Hélène Timpano 2 Pierre Grognet 1 Florian Carlier 1 Jinane Ait Benkhali 1 Véronique Berteaux-Lecellier 4 Robert Debuchy 1 Frédérique Bidard 3 Fabienne Malagnac fabienne.malagnac@u-psud.fr 1
1Institute for Integrative Biology of the Cell, Université Paris Sud, Orsay, France
2Institute for the Diversity, Ecology and Evolution, Université Paris Sud, Orsay, France
3Biotechnologie, IFP Energies Nouvelles, Rueil-Malmaison, France
4UMR9220 Ecologie Marine Tropicale dans les Océans Pacifique et Indien, Institut d' Ecologie et Environnement, Noumea, France

In filamentous fungi, the Repeat Induced Point mutation (RIP) system, which is active during sexual reproduction, introduces G/C to A/T mutations within the repeats thus creating AT-rich regions. Originally described in Neurospora crassa, the presence of active RIP has then been evidenced in various other filamentous fungi, including P. anserina. To date the RID gene (RIP deficient), encoding a DNA methyltransferase-like protein, is the only one that has been demonstrated to be essential for RIP. But while RIP is conserved among filamentous fungi, DNA methylation does not seem so. Indeed, no significant levels of methylcytosines have been detected so far in the genomes of P. anserina and the chromatin status of their RIPped loci is still unknown.
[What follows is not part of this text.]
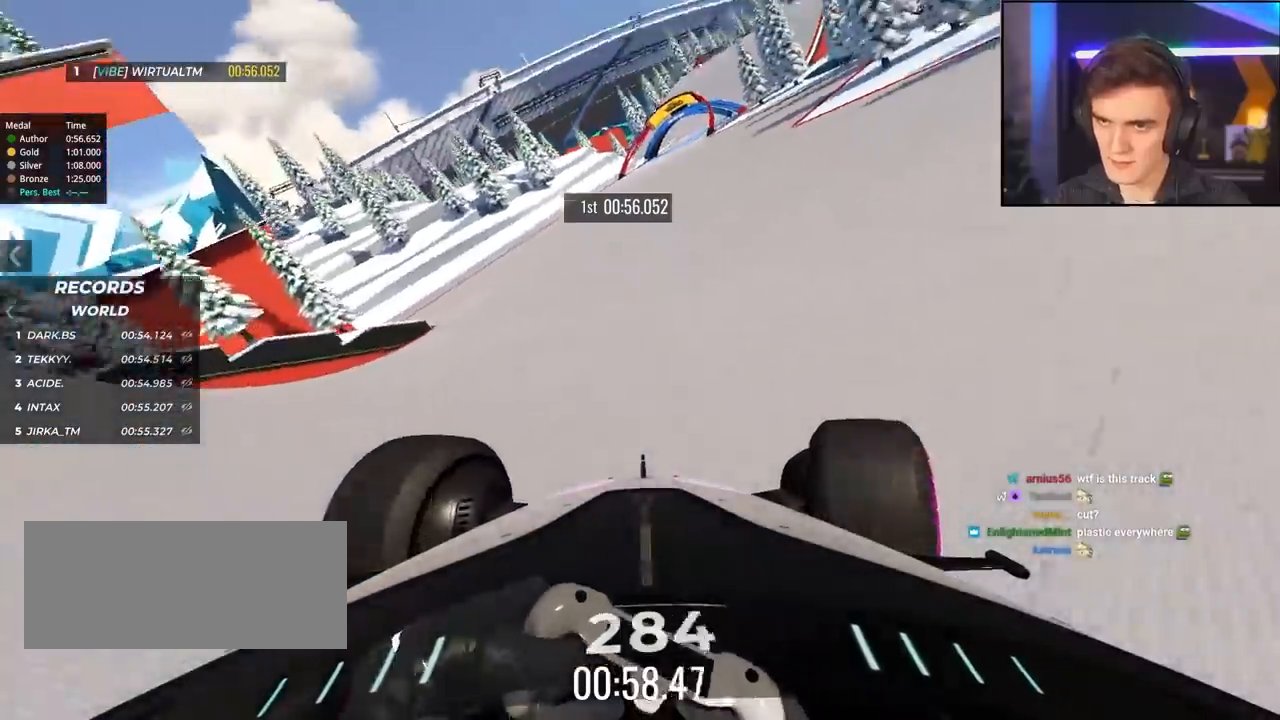
{"keys": ["right", "up"], "events": [[367, "right", "down"]]}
To gain insight into PaRID function, we constructed a knocked-out ΔPaRid defective mutant. Remarkably, in contrast to N. crassa RID defective mutant, crosses involving P. anserina ΔPaRid mutants are sterile. We have shown that although gametes are readily formed and fertilization occurs in a ΔPaRid mutant background, the sexual development is blocked just before the individualization of dikaryotic cells. Conversely, knockout of the PaDim2 gene, encoding a second putative DNA methyltransferase related to N. crassa DIM-2, had no effect on Podospora’s complete life cycle. Complementation of the ΔPaRid mutant with ectopic alleles of PaRid, including GFP-tagged, point-mutated, inter-specific and chimeric alleles, demonstrated that the catalytic motif of the putative PaRID methyltransferase is essential to ensure proper sexual development and that the expression of PaRid is tightly regulated in both space and time. Finally, a microarray transcriptomic analysis of the ΔPaRid mutant highlighted the genetic network differentially regulated in the absence of this putative DNA methyltransferase. Altogether, this study sheds a new light on sexual development regulation in a heterothallic model ascomycete.